Results — Patient populations varied on sociodemographics, comorbidity burden, and healthcare usage. Enrollees in the Web-based model were youngest (median age: 39; IQR: 29–49), and enrollees in primary care-based Family Health Teams were oldest (median: 51; IQR: 40–60). Chronic Obstructive Pulmonary Disease and hypertension were the most common physical health comorbidities, twice as prevalent in Family Health Teams (32.3% and 30.8%) than in the direct-to-smoker (Web and Telephone) and Pharmacy models (13.5%-16.7% and 14.7%-17.7%). Depression, the most prevalent mental health diagnosis, was twice as prevalent in the Addiction Agency (52.1%) versus the Telephone model (25.3%). Median healthcare costs in the two years up to enrollment ranged from $1,787 in the Telephone model to $9,393 in the Addiction Agency model.

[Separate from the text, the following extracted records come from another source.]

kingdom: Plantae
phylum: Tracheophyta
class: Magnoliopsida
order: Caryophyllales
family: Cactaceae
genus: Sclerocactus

Discussion — While practitioner-mediated models in specialized and primary care settings reached smokers with more complex healthcare needs, alternative settings appear better suited to reach younger smokers before such comorbidities develop. Although Web and Telephone models were expected to have fewer barriers to access, they reached a lower proportion of patients in rural areas and of lower socioeconomic status. Findings suggest that in addition to population-based strategies, embedding smoking cessation treatment into existing healthcare settings that reach patient populations with varying disparities may enhance equitable access to treatment.